Another option for the treatment of opiate addiction is the naltrexone implant, which may be surgically inserted under the skin. The implant provides a sustained dose of naltrexone to the patient, thereby preventing the problems which may be associated with skipping doses. It must be replaced every several months. Naltrexone implants are made by at least three companies, though none have been approved by the U.S. Food and Drug Administration (FDA) or the Australian Therapeutic Goods Administration.
Naltrexone is sometimes used in the treatment of depersonalization disorder. While studies have suggested it is less effective than naloxone for treating depersonalization, naloxone is impractical for daily use because it must be injected intravenously. A 2005 naltrexone study demonstrated an average of 30% reduction of depersonalization symptoms, as measured by 3 validated dissociation scales . Most of the efforts in studying naltrexone for depersonalization thus far have been directed by Dr. Daphne Simeon at the Mount Sinai School of Medicine.

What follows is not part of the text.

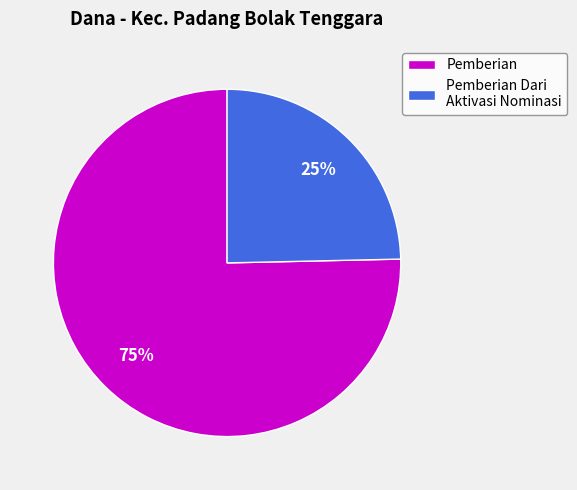

Is the sum of Pemberian and Pemberian Dari Aktivasi Nominasi greater than half?

Yes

In alcohol dependence, naltrexone is considered a safe medication. Control of liver values prior to initiation of treatment is recommended. There has been some controversy regarding the use of opioid-receptor antagonists, such as naltrexone, in the long-term management of opioid dependence due to the effect of these agents in sensitising the opioid receptors. That is, after therapy, the opioid receptors continue to have increased sensitivity for a period during which the patient is at increased risk of opioid overdose. This effect reinforces the necessity of monitoring of therapy and provision of patient support measures by medical practitioners. All individuals taking naltrexone are encouraged to keep a card or a note in their wallet in case of an injury or another medical emergency. This is to let medical personnel know that special procedures are required if opiate-based painkillers are to be used.
Low dose naltrexone
"Low dose naltrexone" (LDN) describes the "off-label" use of naltrexone at low doses for diseases not related to chemical dependency or intoxication, such as multiple sclerosis. Preliminary research suggests low dose naltrexone may be useful in preventing opioid tolerance and dependence when combined with an opioid, reduce the severity of opioid withdrawal, or improve fibromyalgia symptoms, though much more research needs to be done before it can be recommended for clinical use.
Although there have been dramatic claims about its efficacy in treating a wide range of diseases including cancer and HIV, these claims are not generally supported by scientific evidence. This treatment has gotten significant attention on the Internet, especially through websites run by organizations promoting its use.
Some studies suggest that self-injurious behaviors present in persons with developmental disabilities (including autism) can sometimes be remedied with naltrexone. In these cases, it is believed that the self-injury is being done to release beta-endorphin, which binds to the same receptors as heroin and morphine. By removing the "rush" generated by self-injury, the behavior may stop.
There are indications that naltrexone might be beneficial in the treatment of impulse control disorders such as kleptomania (compulsive stealing), trichotillomania, or pathological gambling. A 2008 case study reported successful use of naltrexone in suppressing and treating an internet pornography addiction.